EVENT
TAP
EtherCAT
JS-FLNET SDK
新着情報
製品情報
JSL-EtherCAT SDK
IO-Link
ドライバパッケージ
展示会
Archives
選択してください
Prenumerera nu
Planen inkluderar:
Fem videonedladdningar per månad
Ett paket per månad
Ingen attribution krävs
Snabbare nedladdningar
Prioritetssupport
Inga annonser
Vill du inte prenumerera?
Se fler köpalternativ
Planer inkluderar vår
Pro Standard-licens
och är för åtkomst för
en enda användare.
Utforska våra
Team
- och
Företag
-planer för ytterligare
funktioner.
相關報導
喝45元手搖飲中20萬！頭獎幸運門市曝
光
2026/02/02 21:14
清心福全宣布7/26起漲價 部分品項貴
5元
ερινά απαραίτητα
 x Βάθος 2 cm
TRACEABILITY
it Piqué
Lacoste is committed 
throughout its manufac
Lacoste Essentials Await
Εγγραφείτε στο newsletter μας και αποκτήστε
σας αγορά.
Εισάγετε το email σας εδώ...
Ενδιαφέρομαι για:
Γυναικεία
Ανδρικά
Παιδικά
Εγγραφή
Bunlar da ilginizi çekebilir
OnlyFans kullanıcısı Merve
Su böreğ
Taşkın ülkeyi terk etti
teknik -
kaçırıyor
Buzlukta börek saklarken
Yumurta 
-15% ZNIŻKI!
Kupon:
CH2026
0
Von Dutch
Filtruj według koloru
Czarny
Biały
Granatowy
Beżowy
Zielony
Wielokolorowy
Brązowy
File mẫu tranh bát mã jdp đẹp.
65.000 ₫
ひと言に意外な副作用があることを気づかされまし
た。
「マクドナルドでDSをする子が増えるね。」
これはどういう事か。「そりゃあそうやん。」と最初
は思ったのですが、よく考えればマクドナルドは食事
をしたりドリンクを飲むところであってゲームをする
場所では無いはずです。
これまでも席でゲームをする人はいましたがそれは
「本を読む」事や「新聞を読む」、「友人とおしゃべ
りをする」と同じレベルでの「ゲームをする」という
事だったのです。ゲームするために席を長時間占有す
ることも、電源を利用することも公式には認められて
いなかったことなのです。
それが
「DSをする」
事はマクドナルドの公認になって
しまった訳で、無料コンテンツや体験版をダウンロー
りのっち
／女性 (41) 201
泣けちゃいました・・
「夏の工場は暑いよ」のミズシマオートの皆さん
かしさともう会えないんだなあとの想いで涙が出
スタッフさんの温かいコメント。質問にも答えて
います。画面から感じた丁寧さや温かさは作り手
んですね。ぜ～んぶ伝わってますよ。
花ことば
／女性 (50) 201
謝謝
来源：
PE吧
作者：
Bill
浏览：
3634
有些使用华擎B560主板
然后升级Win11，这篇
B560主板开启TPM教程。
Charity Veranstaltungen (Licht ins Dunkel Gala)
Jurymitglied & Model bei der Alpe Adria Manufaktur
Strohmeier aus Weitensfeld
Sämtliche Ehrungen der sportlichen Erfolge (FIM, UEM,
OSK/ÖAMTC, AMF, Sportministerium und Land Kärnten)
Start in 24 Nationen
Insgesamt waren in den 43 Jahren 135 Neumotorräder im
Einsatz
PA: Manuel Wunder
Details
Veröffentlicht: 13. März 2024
=-=-=-=-=
▶ [Assignment] Transcribe the data above in full, exactly as it appears.

▶ [Response to this task]
EVENT
TAP
EtherCAT
JS-FLNET SDK
新着情報
製品情報
JSL-EtherCAT SDK
IO-Link
ドライバパッケージ
展示会
Archives
選択してください
Prenumerera nu
Planen inkluderar:
Fem videonedladdningar per månad
Ett paket per månad
Ingen attribution krävs
Snabbare nedladdningar
Prioritetssupport
Inga annonser
Vill du inte prenumerera?
Se fler köpalternativ
Planer inkluderar vår
Pro Standard-licens
och är för åtkomst för
en enda användare.
Utforska våra
Team
- och
Företag
-planer för ytterligare
funktioner.
相關報導
喝45元手搖飲中20萬！頭獎幸運門市曝
光
2026/02/02 21:14
清心福全宣布7/26起漲價 部分品項貴
5元
ερινά απαραίτητα
 x Βάθος 2 cm
TRACEABILITY
it Piqué
Lacoste is committed 
throughout its manufac
Lacoste Essentials Await
Εγγραφείτε στο newsletter μας και αποκτήστε
σας αγορά.
Εισάγετε το email σας εδώ...
Ενδιαφέρομαι για:
Γυναικεία
Ανδρικά
Παιδικά
Εγγραφή
Bunlar da ilginizi çekebilir
OnlyFans kullanıcısı Merve
Su böreğ
Taşkın ülkeyi terk etti
teknik -
kaçırıyor
Buzlukta börek saklarken
Yumurta 
-15% ZNIŻKI!
Kupon:
CH2026
0
Von Dutch
Filtruj według koloru
Czarny
Biały
Granatowy
Beżowy
Zielony
Wielokolorowy
Brązowy
File mẫu tranh bát mã jdp đẹp.
65.000 ₫
ひと言に意外な副作用があることを気づかされまし
た。
「マクドナルドでDSをする子が増えるね。」
これはどういう事か。「そりゃあそうやん。」と最初
は思ったのですが、よく考えればマクドナルドは食事
をしたりドリンクを飲むところであってゲームをする
場所では無いはずです。
これまでも席でゲームをする人はいましたがそれは
「本を読む」事や「新聞を読む」、「友人とおしゃべ
りをする」と同じレベルでの「ゲームをする」という
事だったのです。ゲームするために席を長時間占有す
ることも、電源を利用することも公式には認められて
いなかったことなのです。
それが
「DSをする」
事はマクドナルドの公認になって
しまった訳で、無料コンテンツや体験版をダウンロー
りのっち
／女性 (41) 201
泣けちゃいました・・
「夏の工場は暑いよ」のミズシマオートの皆さん
かしさともう会えないんだなあとの想いで涙が出
スタッフさんの温かいコメント。質問にも答えて
います。画面から感じた丁寧さや温かさは作り手
んですね。ぜ～んぶ伝わってますよ。
花ことば
／女性 (50) 201
謝謝
来源：
PE吧
作者：
Bill
浏览：
3634
有些使用华擎B560主板
然后升级Win11，这篇
B560主板开启TPM教程。
Charity Veranstaltungen (Licht ins Dunkel Gala)
Jurymitglied & Model bei der Alpe Adria Manufaktur
Strohmeier aus Weitensfeld
Sämtliche Ehrungen der sportlichen Erfolge (FIM, UEM,
OSK/ÖAMTC, AMF, Sportministerium und Land Kärnten)
Start in 24 Nationen
Insgesamt waren in den 43 Jahren 135 Neumotorräder im
Einsatz
PA: Manuel Wunder
Details
Veröffentlicht: 13. März 2024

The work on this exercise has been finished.